Starmer a également eu quelques mots d’avertissement pour son probable successeur, l’ancien maire du Grand Manchester et député nouvellement élu Andy Burnham, qui est récemment revenu à Westminster après avoir remporté l’élection partielle de Makerfield en juin.
Il a déclaré que le prochain Premier ministre ne pourrait pas consacrer moins de temps à la diplomatie et aux affaires internationales, citant l’impact des guerres en Ukraine et en Iran.
« L’impact le plus important sur le coût de la vie, donc sur les revenus des ménages et le niveau de vie de tous les habitants du pays… l’impact le plus important de ces dernières années a été, d’une part, le conflit en Ukraine, et de l’autre, le conflit en Iran », a-t-il déclaré.
« Si vous êtes Premier ministre et que vous vous souciez de ce que seront les factures dans n’importe quel foyer du pays, vous devez vous soucier de trouver une solution durable à la situation en Ukraine. Vous devez vous soucier de ce qui se passe dans le détroit d’Ormuz », a-t-il ajouté.
Starmer, qui a déclaré qu’il s’était « toujours entendu » avec Burnham, a été critiqué par certains tout au long de son séjour à Downing Street pour avoir passé trop de temps à l’extérieur du pays et rencontré d’autres dirigeants mondiaux, certains le surnommant « jamais ici Keir ».
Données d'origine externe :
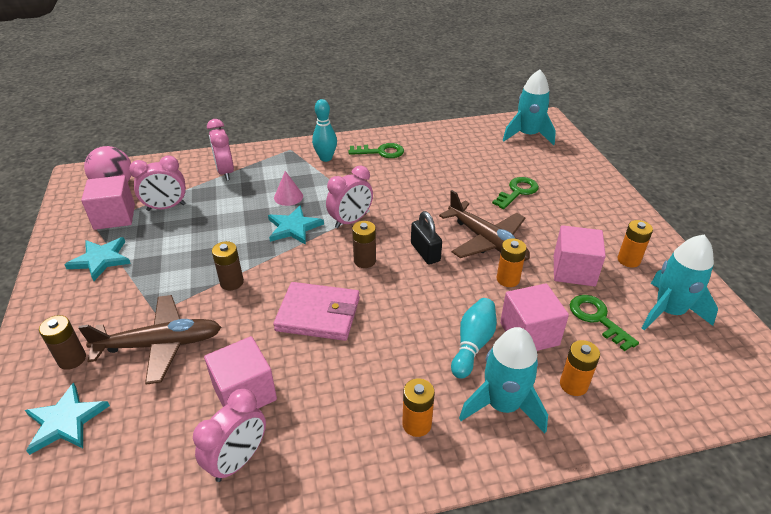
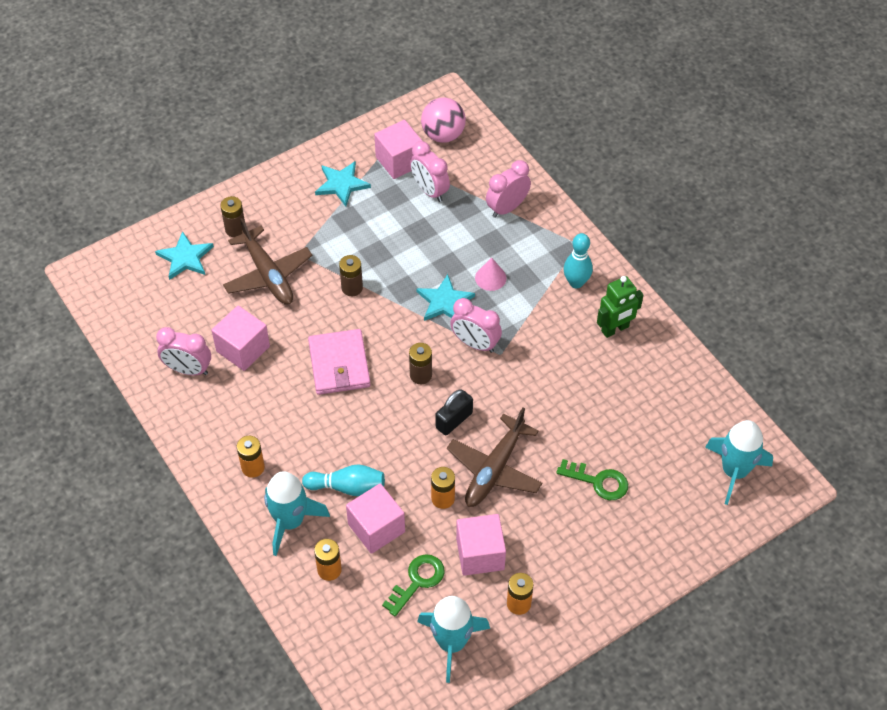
camera: 70 degrees right, 15 degrees up
(381, 152) = (615, 329): green key -> green robot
Burnham, en revanche, s’est concentré sur les questions intérieures alors qu’il tente de prendre la tête du Parti travailliste, s’engageant à mettre fin aux retombées économiques et au néolibéralisme.
Burnham a été député de Leigh de 2001 à 2017 avant de devenir maire du Grand Manchester.
S’exprimant après sa victoire à Makerfield, Burnham a déclaré que le Parti travailliste avait une « dernière chance de changer » et de « construire une nouvelle politique basée sur l’unité et l’espoir ».